Exercise directions —
The whole listing is to be written out again exactly; the pictures are not.

Segment Start: Information given

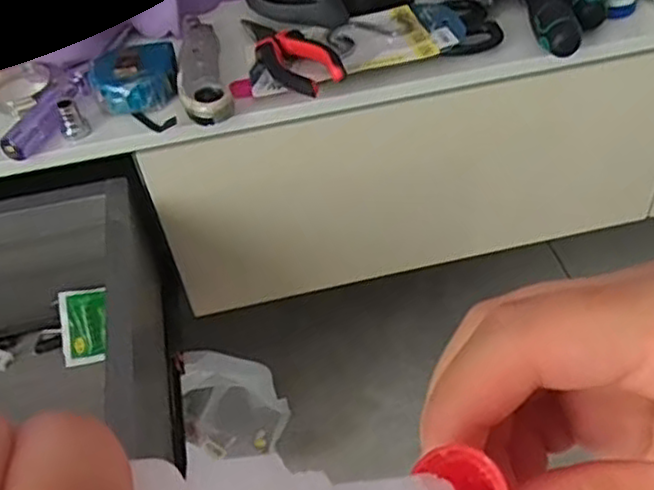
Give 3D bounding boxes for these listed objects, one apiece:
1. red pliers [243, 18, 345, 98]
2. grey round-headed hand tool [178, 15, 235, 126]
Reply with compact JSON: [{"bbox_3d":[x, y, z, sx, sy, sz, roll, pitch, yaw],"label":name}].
[{"bbox_3d":[-0.036,-0.162,0.564,0.044,0.022,0.150,-24,50,-15],"label":"red pliers"},{"bbox_3d":[-0.104,-0.146,0.573,0.037,0.021,0.140,-13,48,-6],"label":"grey round-headed hand tool"}]

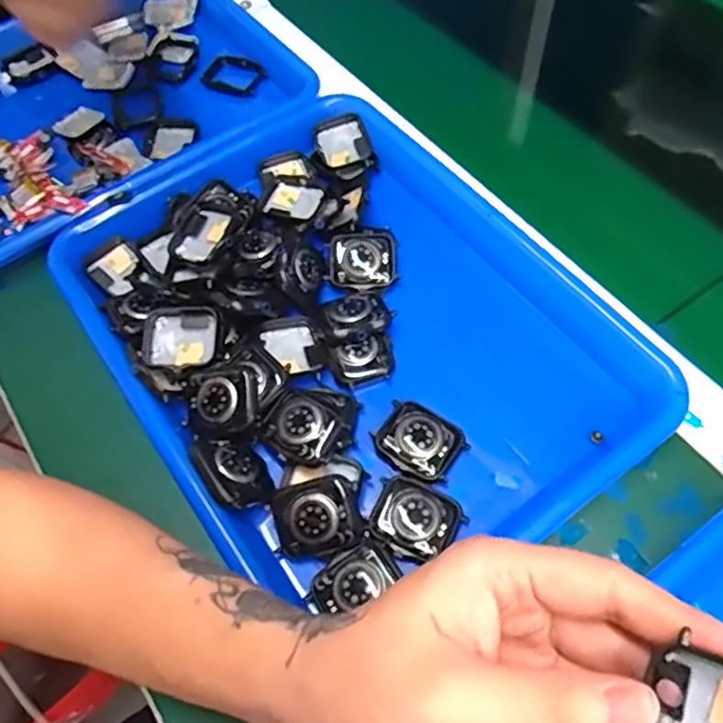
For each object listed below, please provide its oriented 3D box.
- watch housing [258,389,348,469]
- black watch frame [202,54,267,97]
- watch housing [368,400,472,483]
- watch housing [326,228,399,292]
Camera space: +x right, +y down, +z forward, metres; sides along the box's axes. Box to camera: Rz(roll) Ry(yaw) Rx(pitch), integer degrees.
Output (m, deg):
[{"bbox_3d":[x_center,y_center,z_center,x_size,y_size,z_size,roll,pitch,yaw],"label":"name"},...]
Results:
[{"bbox_3d":[-0.032,0.036,0.344,0.042,0.012,0.033,30,67,20],"label":"watch housing"},{"bbox_3d":[-0.105,-0.236,0.525,0.051,0.006,0.033,26,85,13],"label":"black watch frame"},{"bbox_3d":[0.031,0.044,0.347,0.045,0.013,0.036,29,67,20],"label":"watch housing"},{"bbox_3d":[0.000,-0.066,0.409,0.044,0.014,0.042,-8,60,-3],"label":"watch housing"}]

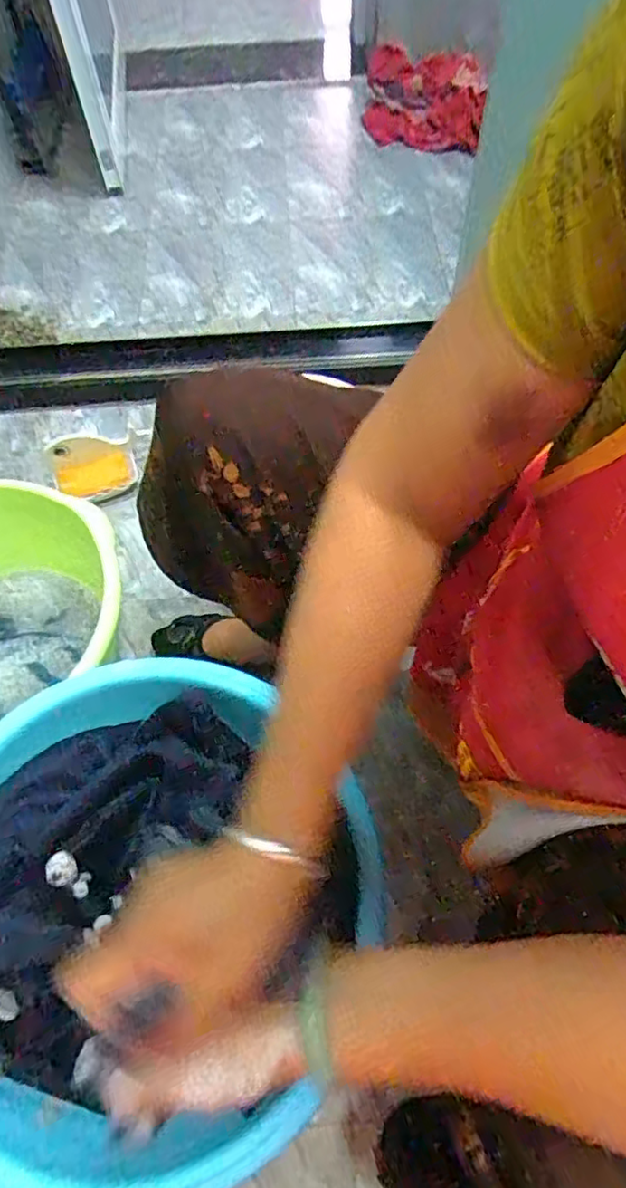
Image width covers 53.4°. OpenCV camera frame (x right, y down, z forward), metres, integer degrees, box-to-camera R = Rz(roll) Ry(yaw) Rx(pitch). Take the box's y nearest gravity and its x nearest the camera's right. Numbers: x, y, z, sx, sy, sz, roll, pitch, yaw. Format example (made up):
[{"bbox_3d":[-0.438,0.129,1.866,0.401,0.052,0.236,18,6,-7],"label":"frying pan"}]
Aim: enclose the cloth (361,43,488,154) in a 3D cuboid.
[{"bbox_3d":[0.272,-1.217,1.532,0.290,0.083,0.324,6,62,5],"label":"cloth"}]

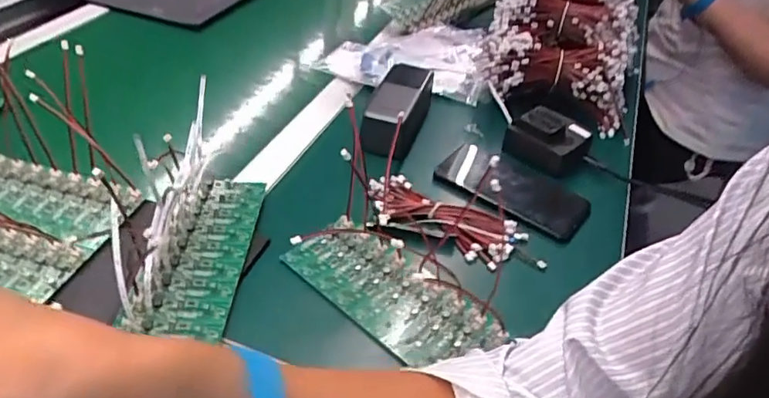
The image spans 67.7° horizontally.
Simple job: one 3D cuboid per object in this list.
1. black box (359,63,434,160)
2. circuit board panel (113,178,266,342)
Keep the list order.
[{"bbox_3d":[0.020,-0.113,0.689,0.055,0.057,0.159,14,41,12],"label":"black box"},{"bbox_3d":[-0.158,0.039,0.503,0.072,0.022,0.184,3,39,-1],"label":"circuit board panel"}]

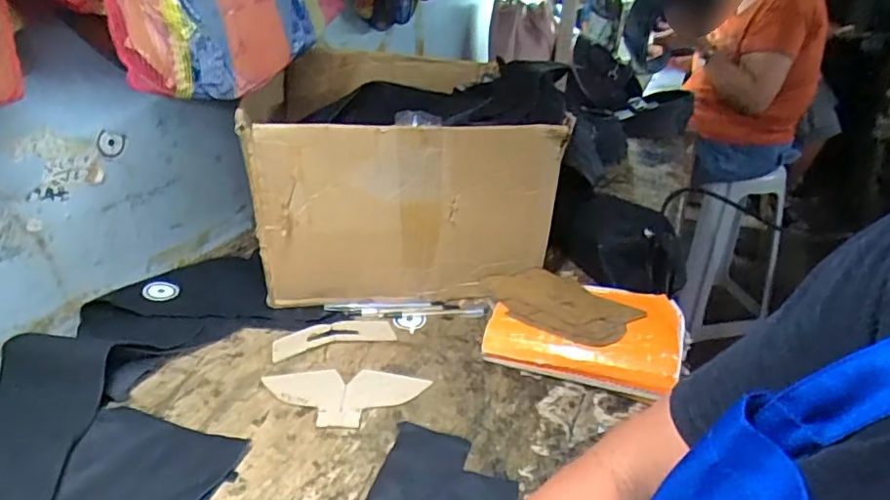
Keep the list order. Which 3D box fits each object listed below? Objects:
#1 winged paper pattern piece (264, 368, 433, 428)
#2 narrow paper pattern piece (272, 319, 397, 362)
[{"bbox_3d":[-0.102,0.145,0.565,0.161,0.006,0.077,2,29,2],"label":"winged paper pattern piece"},{"bbox_3d":[-0.128,0.099,0.650,0.136,0.005,0.046,-7,35,-18],"label":"narrow paper pattern piece"}]

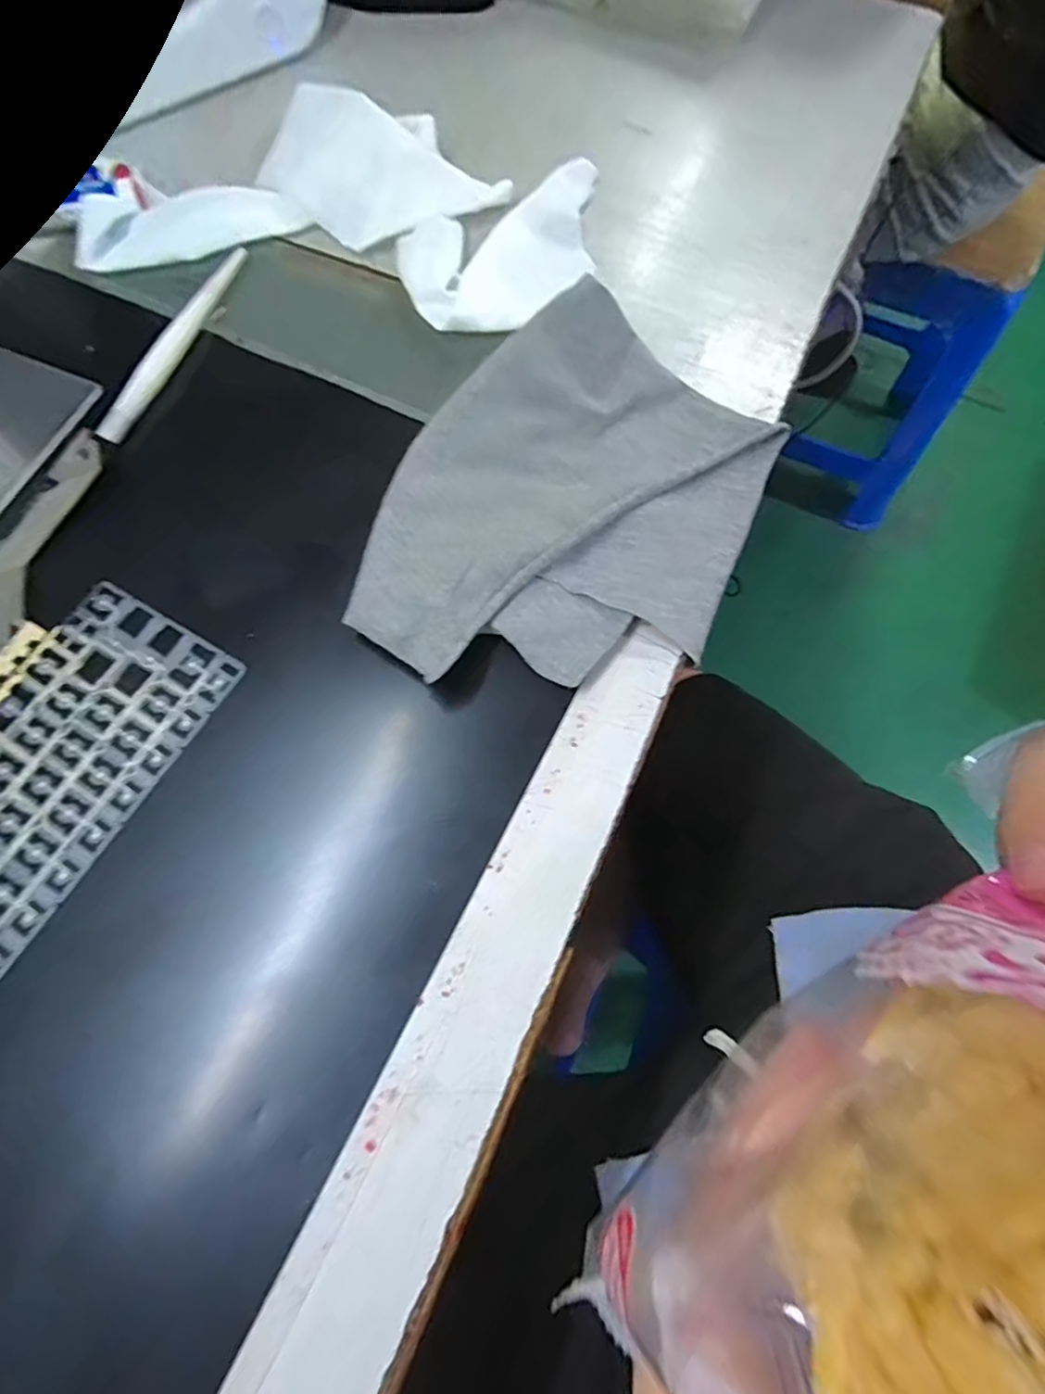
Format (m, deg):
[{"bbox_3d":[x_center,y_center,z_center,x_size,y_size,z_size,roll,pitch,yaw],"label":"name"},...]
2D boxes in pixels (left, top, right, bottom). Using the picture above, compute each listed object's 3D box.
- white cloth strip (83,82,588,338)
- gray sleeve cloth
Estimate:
[{"bbox_3d":[-0.090,-0.251,0.310,0.241,0.027,0.118,14,72,5],"label":"white cloth strip"},{"bbox_3d":[0.021,-0.077,0.249,0.134,0.038,0.169,23,73,7],"label":"gray sleeve cloth"}]

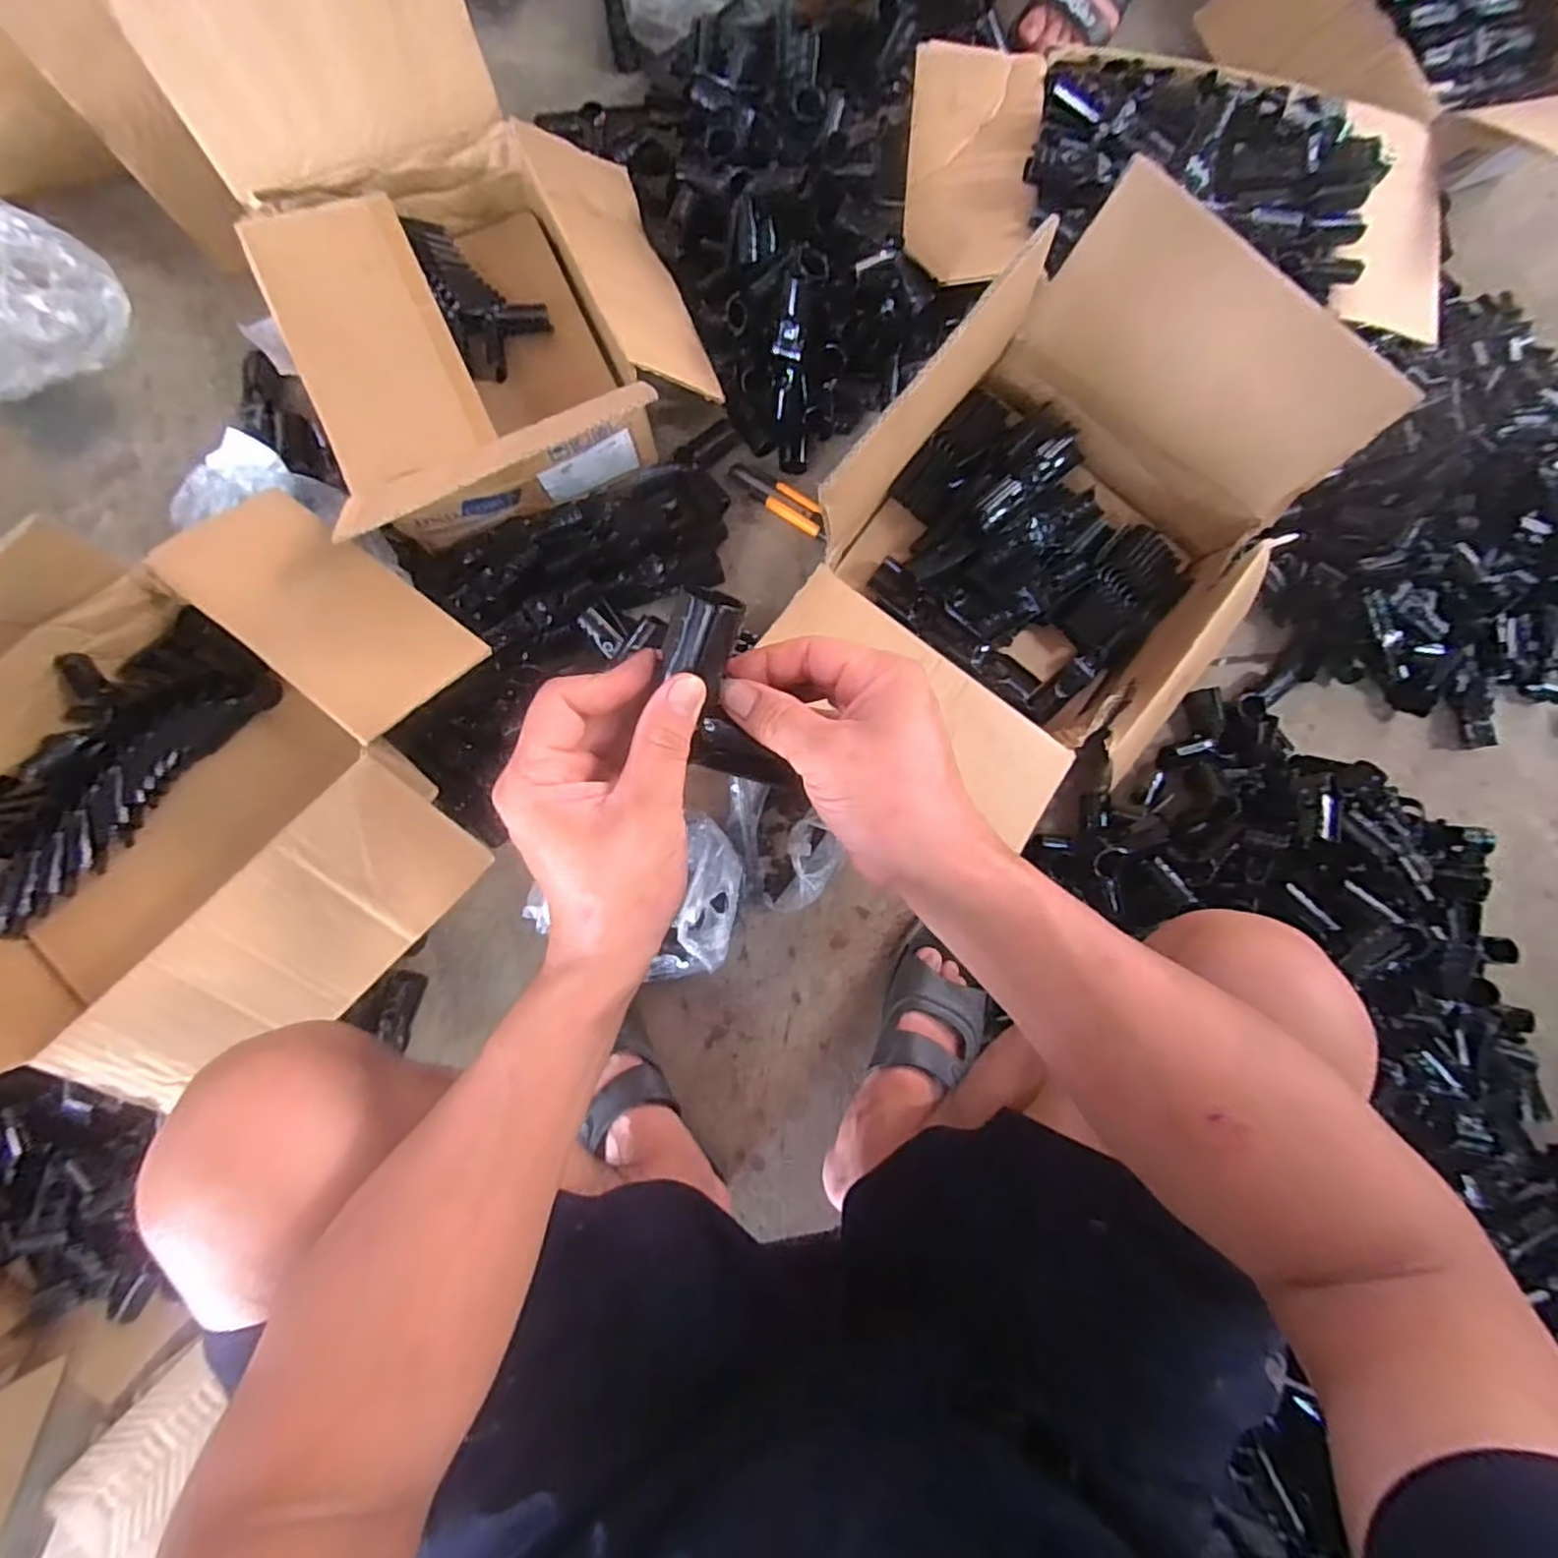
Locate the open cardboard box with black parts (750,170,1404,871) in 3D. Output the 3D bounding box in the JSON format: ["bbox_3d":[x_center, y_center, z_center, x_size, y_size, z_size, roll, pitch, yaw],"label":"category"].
[{"bbox_3d":[0.268,-0.198,0.632,0.372,0.240,0.448,40,83,1],"label":"open cardboard box with black parts"}]

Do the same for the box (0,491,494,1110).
[{"bbox_3d":[-0.469,0.021,0.540,0.370,0.234,0.471,45,83,2],"label":"box"}]

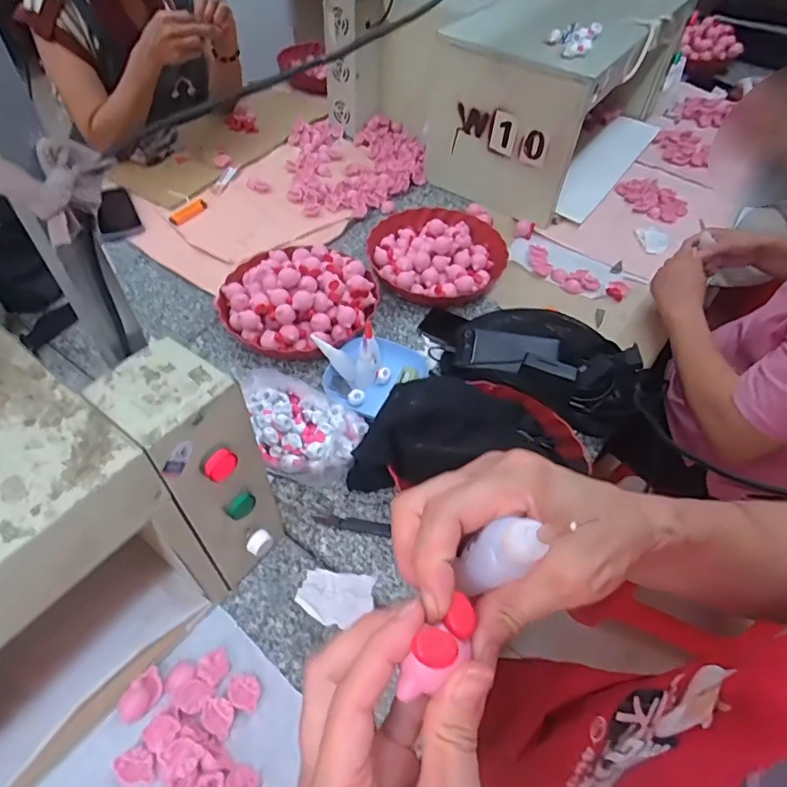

Segment End: Information given

Exercise result —
Give 3D bounding boxes for these listed objects, one apiece:
1. red pliers [243, 18, 345, 98]
2. grey round-headed hand tool [178, 15, 235, 126]
Reply with compact JSON: [{"bbox_3d":[x, y, z, sx, sy, sz, roll, pitch, yaw],"label":name}].
[{"bbox_3d":[-0.036,-0.162,0.564,0.044,0.022,0.150,-24,50,-15],"label":"red pliers"},{"bbox_3d":[-0.104,-0.146,0.573,0.037,0.021,0.140,-13,48,-6],"label":"grey round-headed hand tool"}]

For each object listed below, please provide its oriented 3D box.
- watch housing [258,389,348,469]
- black watch frame [202,54,267,97]
- watch housing [368,400,472,483]
- watch housing [326,228,399,292]
Camera space: +x right, +y down, +z forward, metres; sides along the box's axes. Box to camera: Rz(roll) Ry(yaw) Rx(pitch), integer degrees.
Output (m, deg):
[{"bbox_3d":[x_center,y_center,z_center,x_size,y_size,z_size,roll,pitch,yaw],"label":"name"},...]
Results:
[{"bbox_3d":[-0.032,0.036,0.344,0.042,0.012,0.033,30,67,20],"label":"watch housing"},{"bbox_3d":[-0.105,-0.236,0.525,0.051,0.006,0.033,26,85,13],"label":"black watch frame"},{"bbox_3d":[0.031,0.044,0.347,0.045,0.013,0.036,29,67,20],"label":"watch housing"},{"bbox_3d":[0.000,-0.066,0.409,0.044,0.014,0.042,-8,60,-3],"label":"watch housing"}]

Image width covers 53.4°. OpenCV camera frame (x right, y down, z forward), metres, integer degrees, box-to-camera R = Rz(roll) Ry(yaw) Rx(pitch). Take the box's y nearest gravity and its x nearest the camera's right. Numbers: x, y, z, sx, sy, sz, roll, pitch, yaw. Format example (made up):
[{"bbox_3d":[-0.438,0.129,1.866,0.401,0.052,0.236,18,6,-7],"label":"frying pan"}]
Aim: enclose the cloth (361,43,488,154) in a 3D cuboid.
[{"bbox_3d":[0.272,-1.217,1.532,0.290,0.083,0.324,6,62,5],"label":"cloth"}]

The image spans 67.7° horizontally.
Simple job: one 3D cuboid per object in this list.
1. black box (359,63,434,160)
2. circuit board panel (113,178,266,342)
Keep the list order.
[{"bbox_3d":[0.020,-0.113,0.689,0.055,0.057,0.159,14,41,12],"label":"black box"},{"bbox_3d":[-0.158,0.039,0.503,0.072,0.022,0.184,3,39,-1],"label":"circuit board panel"}]

Keep the list order. Which 3D box fits each object listed below? Objects:
#1 winged paper pattern piece (264, 368, 433, 428)
#2 narrow paper pattern piece (272, 319, 397, 362)
[{"bbox_3d":[-0.102,0.145,0.565,0.161,0.006,0.077,2,29,2],"label":"winged paper pattern piece"},{"bbox_3d":[-0.128,0.099,0.650,0.136,0.005,0.046,-7,35,-18],"label":"narrow paper pattern piece"}]

Format (m, deg):
[{"bbox_3d":[x_center,y_center,z_center,x_size,y_size,z_size,roll,pitch,yaw],"label":"name"},...]
2D boxes in pixels (left, top, right, bottom). Using the picture above, compute each listed object's 3D box.
- white cloth strip (83,82,588,338)
- gray sleeve cloth
Estimate:
[{"bbox_3d":[-0.090,-0.251,0.310,0.241,0.027,0.118,14,72,5],"label":"white cloth strip"},{"bbox_3d":[0.021,-0.077,0.249,0.134,0.038,0.169,23,73,7],"label":"gray sleeve cloth"}]

Locate the open cardboard box with black parts (750,170,1404,871) in 3D. Output the 3D bounding box in the JSON format: ["bbox_3d":[x_center, y_center, z_center, x_size, y_size, z_size, roll, pitch, yaw],"label":"category"].
[{"bbox_3d":[0.268,-0.198,0.632,0.372,0.240,0.448,40,83,1],"label":"open cardboard box with black parts"}]

Do the same for the box (0,491,494,1110).
[{"bbox_3d":[-0.469,0.021,0.540,0.370,0.234,0.471,45,83,2],"label":"box"}]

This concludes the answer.